● PROBLEM DESCRIPTION: Below are lines of records; copy exactly those from the one containing "pyautogui.moveTo(510, 164); pyautogui.dragTo(573, 159)" through the one containing "pyautogui.moveTo(394, 232); pyautogui.dragTo(361, 234)", leaving the pictures behind.

● RECORDS SUPPLIED:
_ _ _

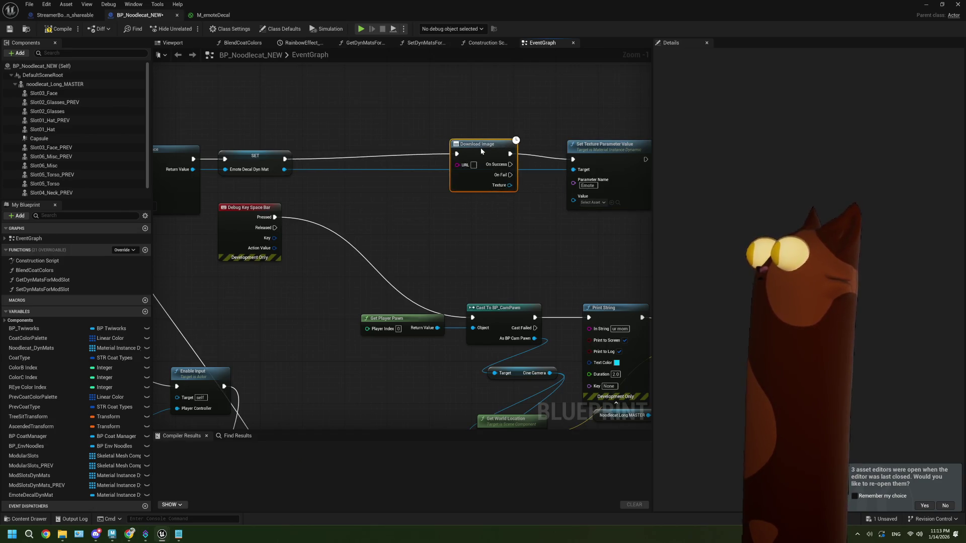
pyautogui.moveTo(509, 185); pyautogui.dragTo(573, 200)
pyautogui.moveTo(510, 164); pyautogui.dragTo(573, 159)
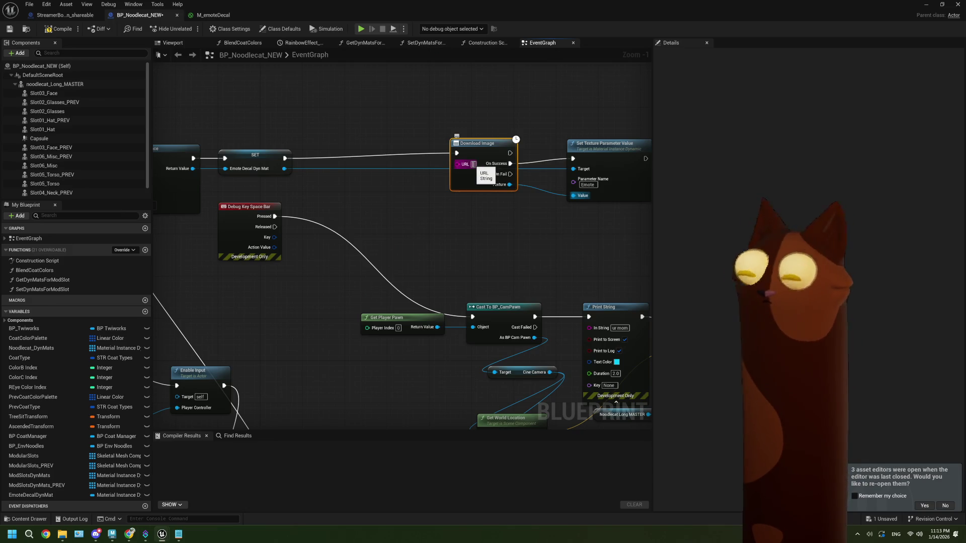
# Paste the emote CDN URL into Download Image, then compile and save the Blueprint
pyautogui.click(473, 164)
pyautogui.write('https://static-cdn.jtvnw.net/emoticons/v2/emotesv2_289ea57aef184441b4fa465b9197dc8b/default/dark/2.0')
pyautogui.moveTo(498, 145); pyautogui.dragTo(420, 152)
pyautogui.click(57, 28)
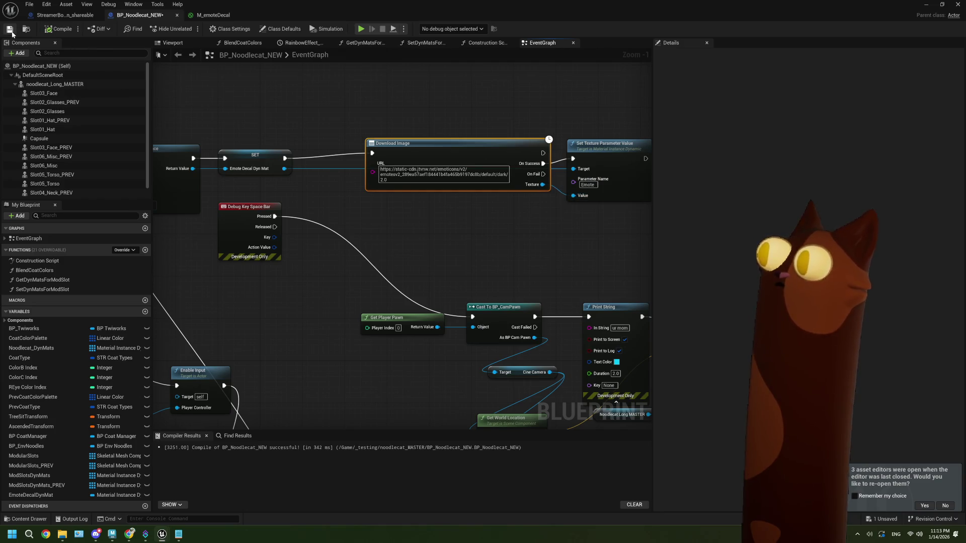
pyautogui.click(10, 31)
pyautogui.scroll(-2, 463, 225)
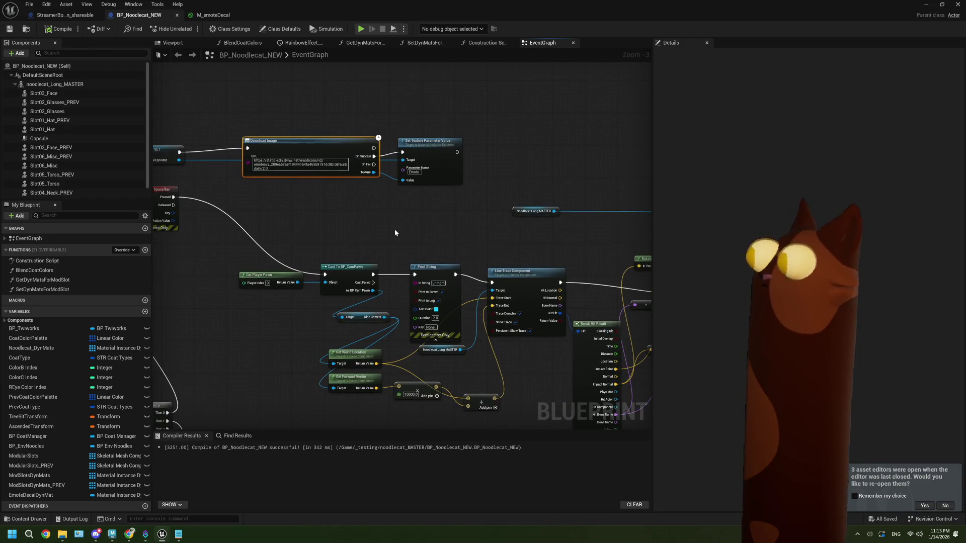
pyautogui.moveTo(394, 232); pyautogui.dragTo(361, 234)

_ _ _

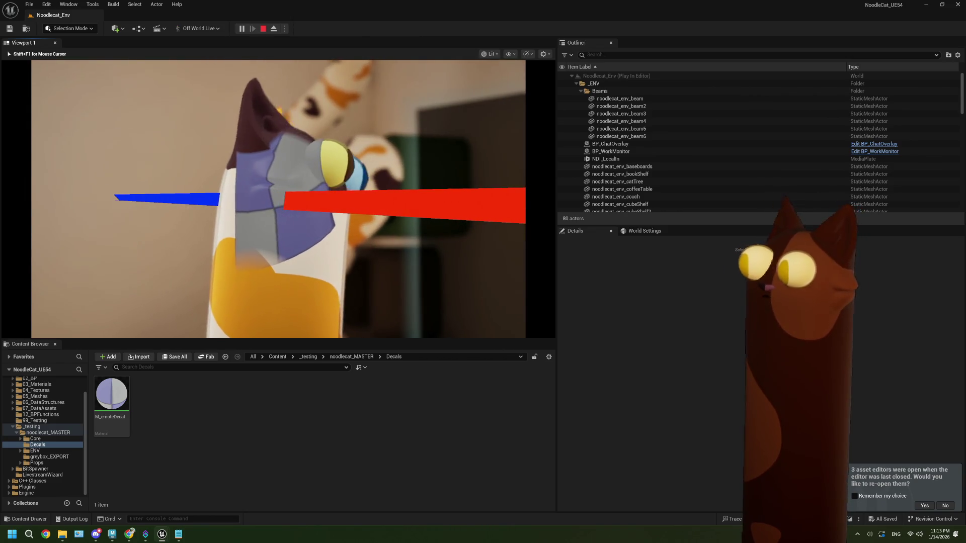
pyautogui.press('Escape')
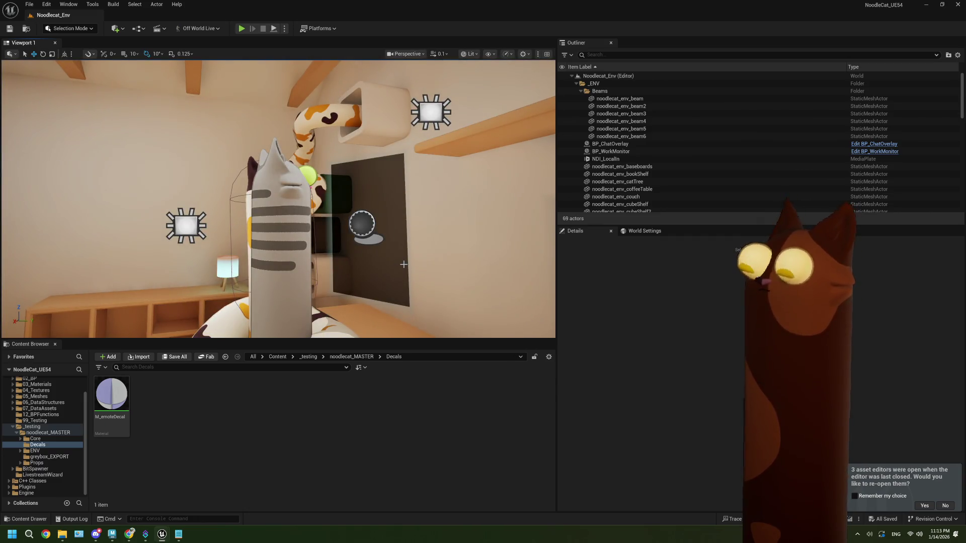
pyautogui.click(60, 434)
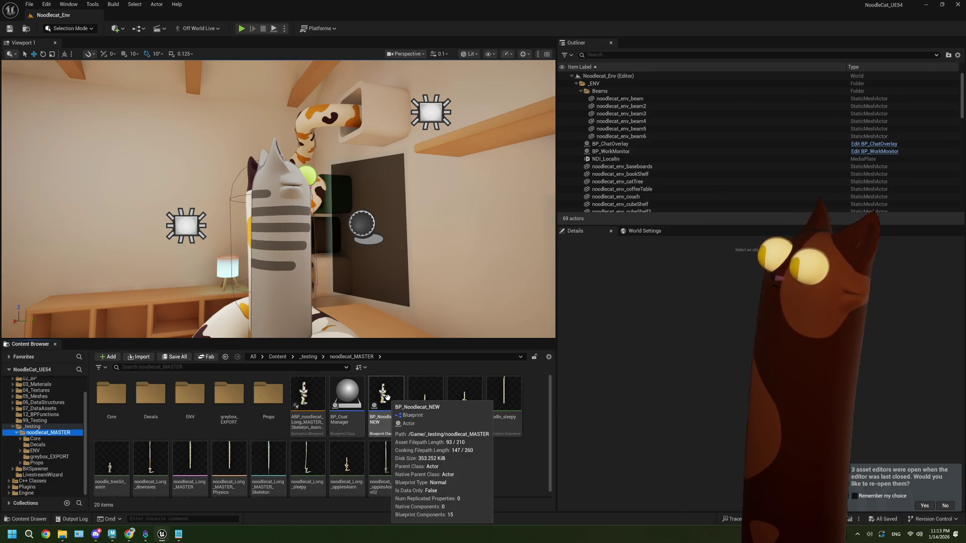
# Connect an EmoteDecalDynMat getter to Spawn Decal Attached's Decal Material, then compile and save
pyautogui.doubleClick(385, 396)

_ _ _

● RESPONSE:
pyautogui.moveTo(510, 164); pyautogui.dragTo(573, 159)
# Paste the emote CDN URL into Download Image, then compile and save the Blueprint
pyautogui.click(473, 164)
pyautogui.write('https://static-cdn.jtvnw.net/emoticons/v2/emotesv2_289ea57aef184441b4fa465b9197dc8b/default/dark/2.0')
pyautogui.moveTo(498, 145); pyautogui.dragTo(420, 152)
pyautogui.click(57, 28)
pyautogui.click(10, 31)
pyautogui.scroll(-2, 463, 225)
pyautogui.moveTo(394, 232); pyautogui.dragTo(361, 234)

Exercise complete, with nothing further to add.